--- begin Source passage ---

Home Schooling in Canon Law BENEDICT T. NGUYEN (Full Article)

Throughout 2003, the question of the legitimacy of home schooling by Catholic parents arose when three respected priests, Fathers Vincent Rogers, Peter M.J. Stravinskas, and Clarence Hettinger, attempted to defend the view that Catholic parents generally do not have the right to home school their children.

Not Catholic enough?

Many times, the decision by parents to see personally to the Catholic education of their children is misunderstood to be a determination that a parish or diocesan school is “not good enough” or “not Catholic enough.” In response to this perception, the objection is sometimes raised that Catholic parents do not have the right to decide whether a school is “Catholic” or not. This is only for the competent ecclesiastical authority to decide. However, this charge only confuses the issue. Whether or not a Catholic parent can formally determine the Catholicity of a school is not the issue. Only the competent authorities, referred to in Canon 803 §3, can determine this. I would submit, however, that this is not what is going on canonically. Home-schooling parents are not determining whether a school is Catholic (they do not have the canonical right to do so), but rather they are determining what is the best means by which they believe their children can attain a Catholic education. In other words, they are not making an official determination about the school per se, but rather they are discerning whether or not their children would best receive a Catholic education through the means of a particular school. The determination concerns what is best for the children, not for the school. Under Canon 793 §1, we see that it is not only the parents' right, but their duty to make that determination.

Just as parents do not have the power to designate what is a Catholic school and what is not, pastors do not have the canonical right to decide which particular means are the best means for a particular child to receive a Catholic education. The duty and the right to determine which schools are Catholic schools lie with the competent authority, usually the bishop. (cf. can. 802 §1 and 803 §1) The duty and the right to arrange everything so that the faithful can have a Catholic education belong to pastors of souls. (cf. can. 794 §2) But, the duty and the right to determine which means are the best means for a particular child to receive a Catholic education lie properly with the parents of that child. The idea that Catholic parents do not have the right to choose home schooling as a legitimate means for the Catholic education of their child seriously goes against the norms of Canons 793 §1 and 1136.

--- end Source passage ---
--- begin Excerpted records ---

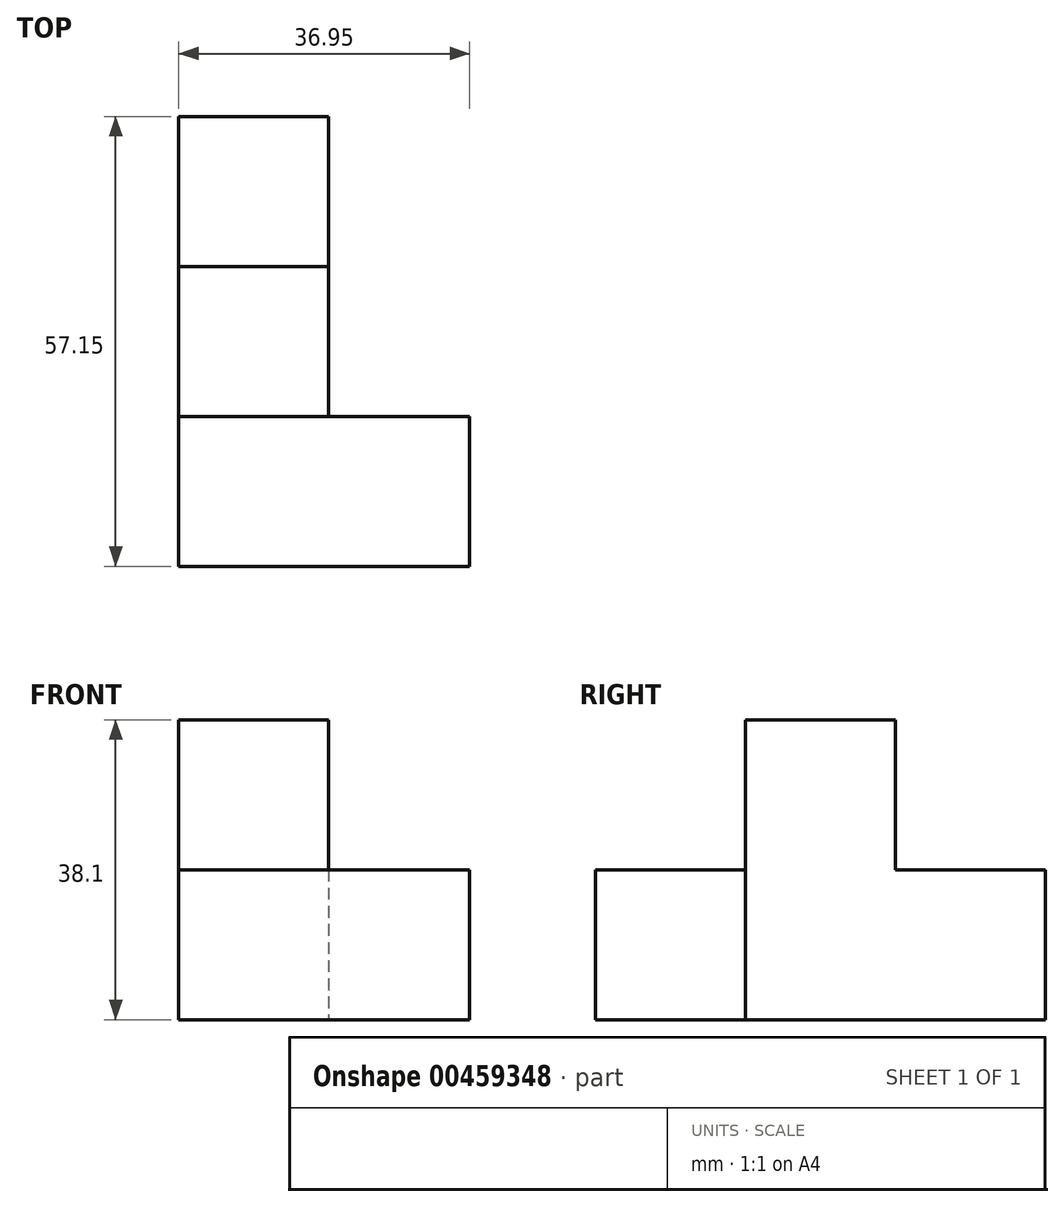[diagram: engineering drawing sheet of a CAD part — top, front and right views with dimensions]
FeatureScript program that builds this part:
annotation { "Feature Type Name" : "Feature", "Feature Type Description" : "" }
export const myFeature = defineFeature(function(context is Context, id is Id, definition is map)
    precondition{}
    {
        {
            var Q0;
            Q0=qCreatedBy(makeId("Top.planeOp"),FACE);
            var sketch = newSketch(context, id + "F0", { "sketchPlane" : qUnion([Q0])});
            skLineSegment(sketch, "E0", {"start": v(0, 0) * mm, "end": v(-19.05, 0) * mm});
            skLineSegment(sketch, "E1", {"start": v(-19.05, 0) * mm, "end": v(-19.05, -57.15) * mm});
            skLineSegment(sketch, "E2", {"start": v(-19.05, -57.15) * mm, "end": v(17.9, -57.15) * mm});
            skLineSegment(sketch, "E3", {"start": v(17.9, -57.15) * mm, "end": v(17.9, -38.1) * mm});
            skLineSegment(sketch, "E4", {"start": v(17.9, -38.1) * mm, "end": v(0, -38.1) * mm});
            skLineSegment(sketch, "E5", {"start": v(0, -38.1) * mm, "end": v(0, 0) * mm});
            skLineSegment(sketch, "E6", {"start": v(0, -19.05) * mm, "end": v(-19.05, -19.05) * mm});
            skLineSegment(sketch, "E7", {"start": v(-19.05, -19.05) * mm, "end": v(-19.05, -38.1) * mm});
            skLineSegment(sketch, "E8", {"start": v(-19.05, -38.1) * mm, "end": v(0, -38.1) * mm});
            skSolve(sketch);
        }
        {
            var Q0;
            {var subQ0=sQuery(id+"F0.wireOp",EDGE,"E2");Q0=makeQuery(id+"F0.imprint","IMPRINT",FACE,{"disambiguationData":[TD([[makeQuery(id+"F0.imprint","IMPRINT",EDGE,{"derivedFrom":subQ0}),1.0]])]});}
            extrude(context, id + "F1", {"entities" : qUnion([Q0]), "depth" : 19.05 * mm});
        }
        {
            var Q0;
            {var subQ2=sQuery(id+"F0.wireOp",EDGE,"E6");Q0=makeQuery(id+"F0.imprint","IMPRINT",FACE,{"disambiguationData":[TD([[makeQuery(id+"F0.imprint","IMPRINT",EDGE,{"derivedFrom":subQ2}),1.0]])]});}
            extrude(context, id + "F2", {"entities" : qUnion([Q0]), "operationType" : NewBodyOperationType.ADD, "depth" : 38.1 * mm});
        }
        {
            var Q0;
            {var subQ0=sQuery(id+"F0.wireOp",EDGE,"E0");Q0=makeQuery(id+"F0.imprint","IMPRINT",FACE,{"disambiguationData":[TD([[makeQuery(id+"F0.imprint","IMPRINT",EDGE,{"derivedFrom":subQ0}),1.0]])]});}
            extrude(context, id + "F3", {"entities" : qUnion([Q0]), "operationType" : NewBodyOperationType.ADD, "depth" : 19.05 * mm});
        }
    });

--- end Excerpted records ---

## Written task 1
In the article on home schooling in canon law, who usually holds the duty and right to determine which schools are Catholic schools?
## Written task 2
Pick up the article on home schooling in canon law after its final sentence and keep writing it.

## Right answer 1
The competent authority, usually the bishop.

## Right answer 2
Of note also is the language of Canon 798. In the Latin (the only official language for the Code of Canon Law), it does not use the construction “parentes debent” — “parents must” — which would be the strongest obligatory language in canonical usage. Rather, it uses the subjunctive construction “parentes concredant” — “parents should entrust” — which carries a lighter shade of recommendation. Thus Canon 798 is an exhortation and not an absolute mandate.
It is important to note also that Canon 798, if it were interpreted as a mandate, would seriously limit the exercise of a parental right and thus must be subject to strict interpretation under the requirement of Canon 18. When one applies a strict interpretation to Canon 798, it is simply impossible to change an exhortation for parents to provide a Catholic education to their child into a mandate for parents to send their child to a Catholic school.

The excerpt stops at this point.